Worker Annie Windholz stocks a milk cooler on Thursday, July 18, 2013, at the new Iwig Dairy Store at 622 N. Second Street in North Lawrence. The store opened July 13.

Bad news for Iwig Family Dairy fans. The dairy has suspended bottled milk sales because of an equipment breakdown it can’t afford to fix right away.

With the Tecumseh dairy’s boiler, the heat source for its operations, out of commission, Iwig can’t pasteurize milk or sterilize its glass bottles, owner Tim Iwig said.

However, even without their staple product, the Iwig stores at 622 N. Second St. in North Lawrence and at 724 SW Gage Blvd. in Topeka, will stay open, Iwig said. There’s ice cream in the freezer, as well as other local food products for sale.

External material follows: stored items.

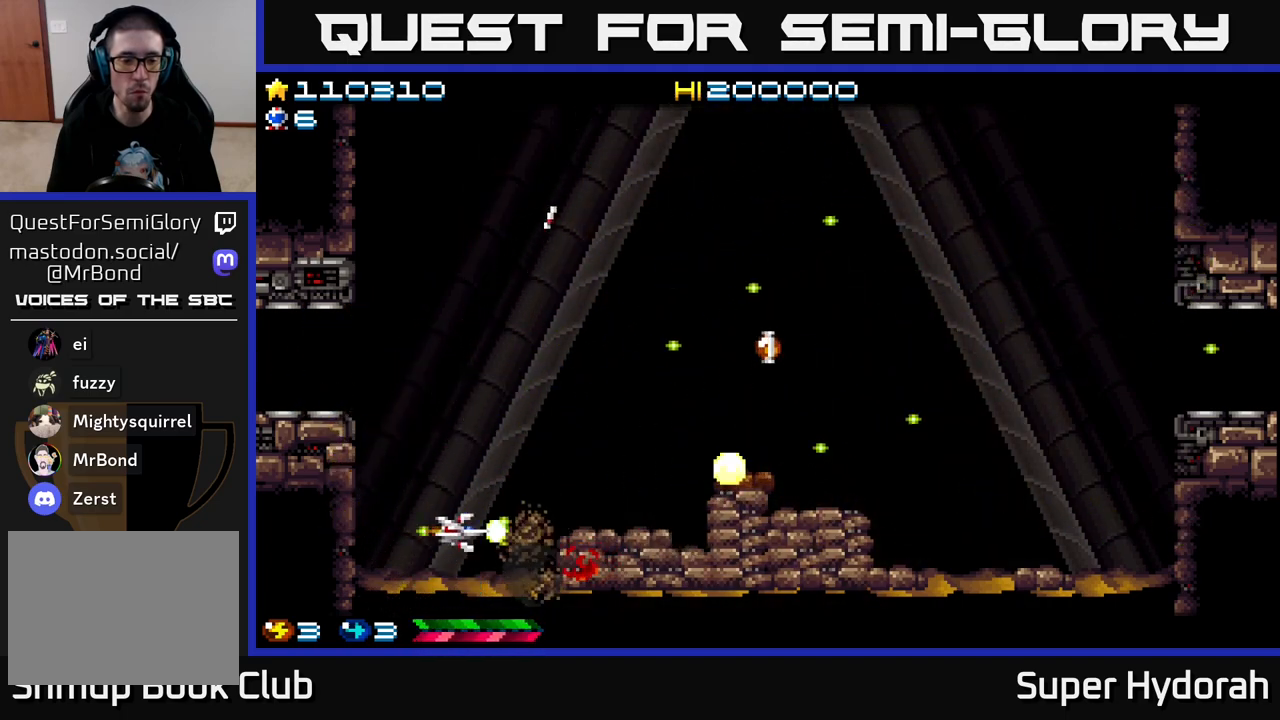
{"buttons": ["A", "DPAD_RIGHT"], "left_stick": "center", "events": [[33, "DPAD_UP", "up"], [183, "DPAD_RIGHT", "up"], [433, "DPAD_RIGHT", "down"]]}
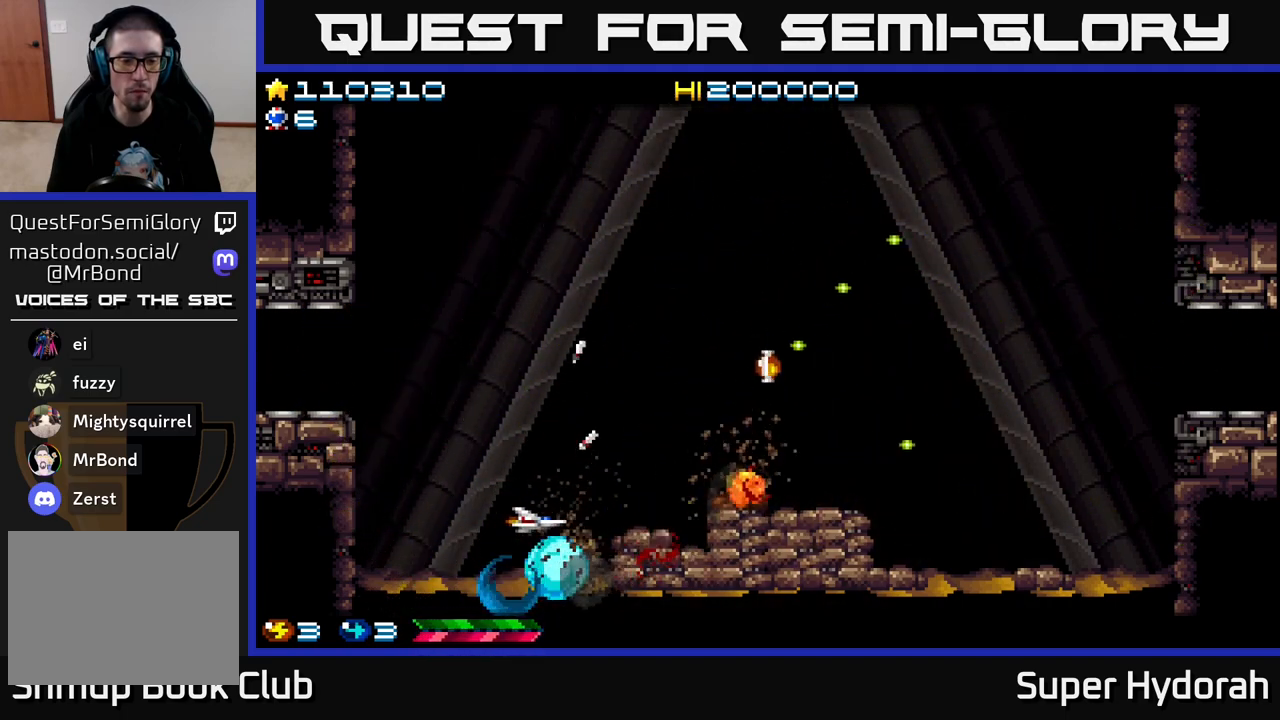
{"buttons": ["A", "DPAD_RIGHT"], "left_stick": "center", "events": [[67, "DPAD_RIGHT", "up"], [417, "DPAD_RIGHT", "down"]]}
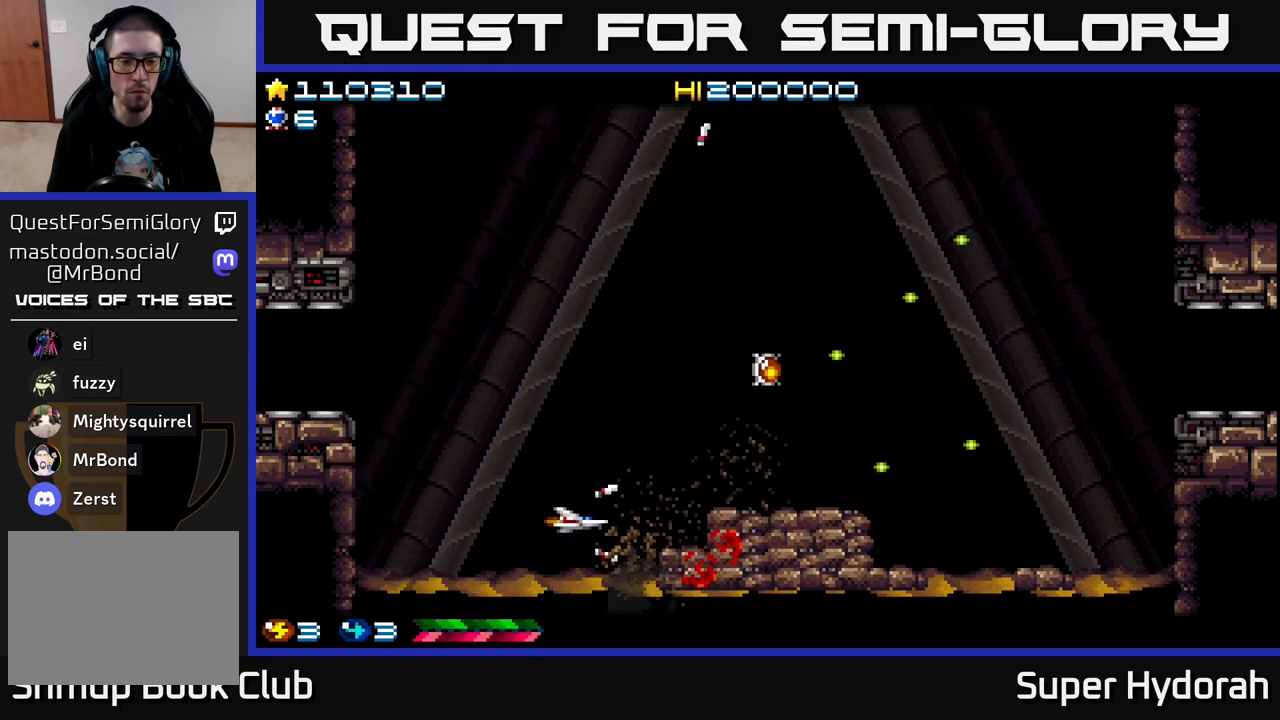
{"buttons": ["A"], "left_stick": "center", "events": [[183, "DPAD_RIGHT", "up"]]}
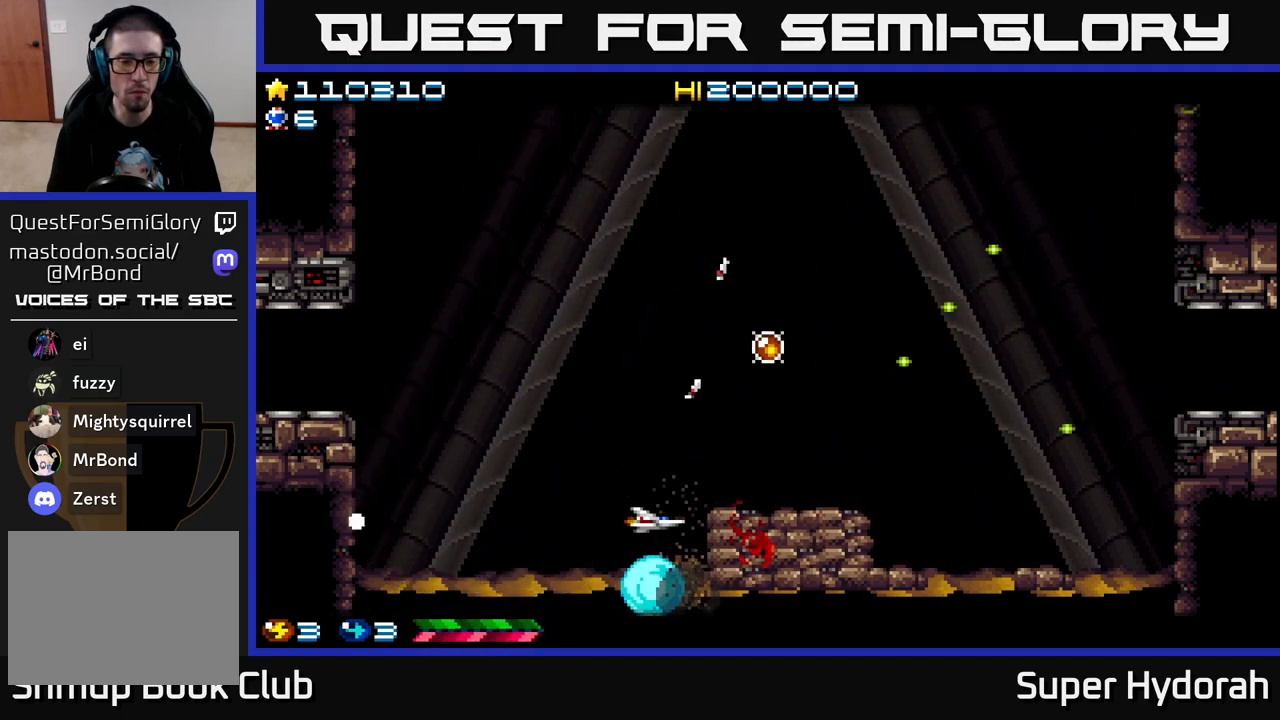
{"buttons": ["A"], "left_stick": "center", "events": [[183, "DPAD_RIGHT", "down"], [283, "DPAD_RIGHT", "up"]]}
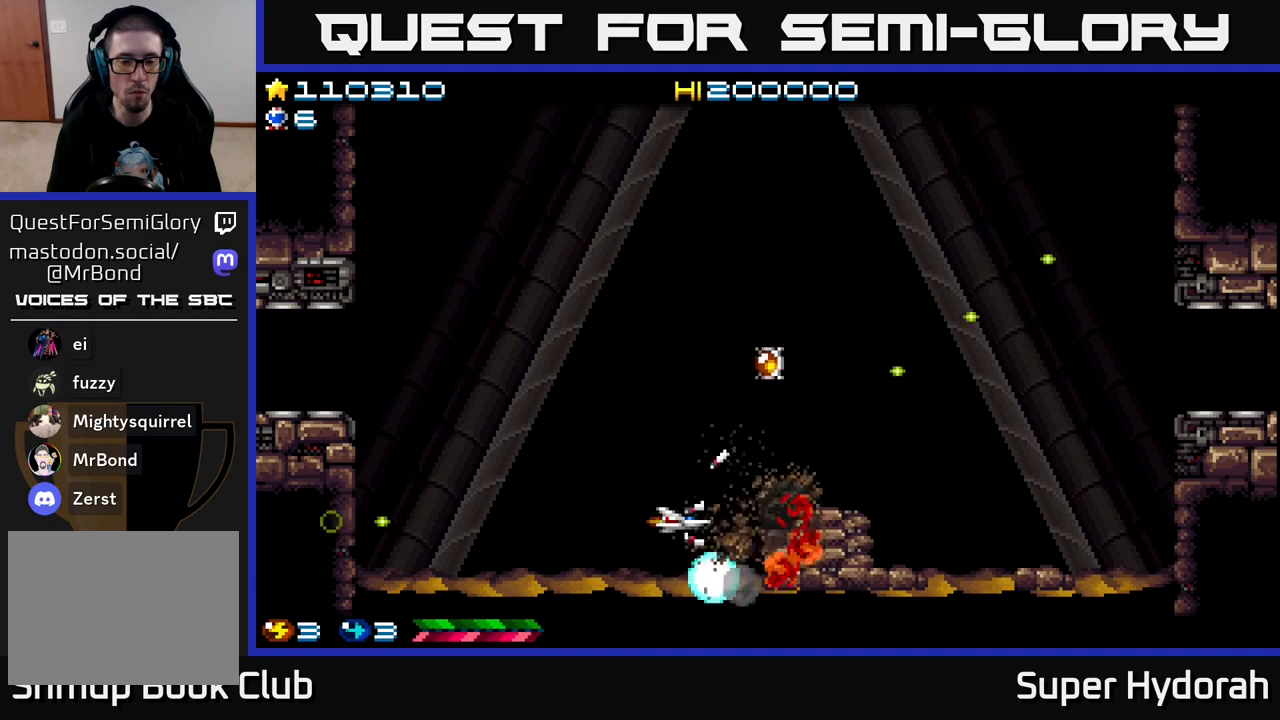
{"buttons": ["A"], "left_stick": "center", "events": [[350, "DPAD_RIGHT", "down"], [467, "DPAD_RIGHT", "up"]]}
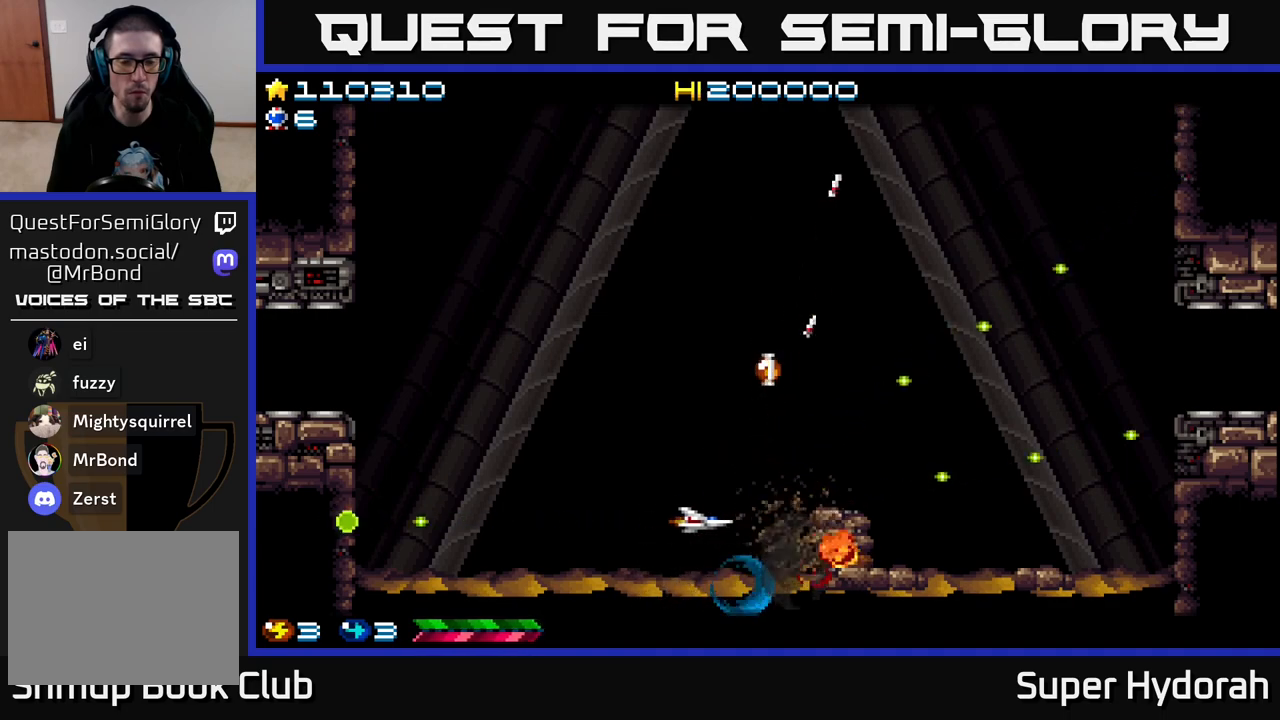
{"buttons": ["A"], "left_stick": "center", "events": [[233, "DPAD_RIGHT", "down"], [367, "DPAD_RIGHT", "up"]]}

The boiler “sang its last tune” late last week, Iwig said. “I’d been nursing it along for quite a while, and I could nurse it along no more.”

Iwig said the dairy had received several donations through its website, iloveiwig.com, and was trying to gather enough money to purchase a new boiler, or at least a used one. He said he’s hopeful he can have the equipment installed and be bottling again in a week.

In the meantime, Iwig is selling his cows’ milk in bulk. It’s being trucked to Fayetteville, Ark. (he thinks), where it will be mixed with milk from other dairies, pasteurized, bottled or made into other dairy products and trucked out again to grocery stores — a typical large-operation process.

In its normal glass-bottled state, Iwig milk is raised, processed and bottled on site and sold in refundable glass bottles only at the dairy and its Topeka and Lawrence stores. It’s also vat-pasteurized, a rarely used low-temperature process proponents say is the next best thing to raw milk for taste and nutrition.

The multigeneration family dairy has been struggling financially for several years. Iwig continues to seek investors to reorganize the business and pay off debts.